The government is going to step in with the largest borrower bailout in history. There won’t be a “direct” cost to this, but debt forgivness of this magnitude can’t be done in a vacuum… a lot of people are going to lose a lot of money.
February 20, 2007 at 10:04 AM #45813anxvarietyParticipantTax payers! Yay!
February 20, 2007 at 10:21 AM #45815BugsParticipantSome of the FDIC lenders have a lot of subprime loans on their books. Washington Mutual, just as an example. It’s already cutting into their viability. Lots of people are speculating they have become buyout bait.

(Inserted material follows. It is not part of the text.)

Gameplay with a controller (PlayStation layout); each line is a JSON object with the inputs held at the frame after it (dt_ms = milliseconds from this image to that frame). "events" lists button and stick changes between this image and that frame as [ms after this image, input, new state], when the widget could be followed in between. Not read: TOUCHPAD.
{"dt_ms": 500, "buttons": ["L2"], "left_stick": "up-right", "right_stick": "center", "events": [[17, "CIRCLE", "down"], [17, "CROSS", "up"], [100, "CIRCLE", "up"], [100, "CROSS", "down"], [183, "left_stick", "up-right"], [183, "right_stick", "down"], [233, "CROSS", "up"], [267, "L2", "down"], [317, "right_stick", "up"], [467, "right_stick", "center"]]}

Even those lenders with conventional loans have some exposure to an RE market in significant decline. Their borrowers tend to be stronger, but few borrowers are completely isolated from the effects of an extreme RE downturn. No matter what, a borrower can get sick, a spouse can pass on, a divorce can occur; and when something like that happens and the borrower finds they owe more than the current value problems can ensue.
February 20, 2007 at 10:57 AM #45822bigtroubleParticipantIndustry insider perspective, FWIW.
All of the banks have these toxic loans on board. And they all knew that they were crap. But real estate works in cycles, and the first rule is you never leave money on the table during a boom market–you’ll need it when things go bust, as they always do.
But the big banks and mortgage financial giants are not going out of business and will not need a bailout. During down times they just prune their operations, and if its really bad they will prune away everything except an information hub. Because they are not in the home business, they are in the number tracking business. That’s all they need to do, track these records until they reach some sort of decision point (foreclosure, pooling for MBS, etc), capture the releveant information and route it to processors and decision makers. It makes no difference if they are routing info inhouse, or if they are outsourcing. They just track the records.
The only difference with this cycle is that the boom was very big, so the inevitable correction will be big as well. As will the scale of the layoffs and pruning.
February 20, 2007 at 11:33 AM #45825anxvarietyParticipantdoesn’t the front loaded interest on loans = banks gap insurance for foreclosure sale? Sure money still lost.. but at a high level isn’t it more distributed and hedged in a way that dampens the effects on any one institutions condition?
February 20, 2007 at 2:27 PM #45842bigtroubleParticipantDefinitely. And think about it this way: a foreclosure sale is still a sale. They isolate the business unit responsible for the losses (subprime), if the ltv is out of whack, foreclose, sell it to someone else (market price not loan value) and offer a discount if they finance through your company. With the tightening of lending standards, your buyer will have to have better credit. You have just recycled bad paper into good paper, and the losses are isolated to a separate expendable unit.
And these clauses are in almost all payment option ARMS. IF the LTV gets above 110% or 125%, they can automatically readjust. And they will if it makes financial sense to them to do so.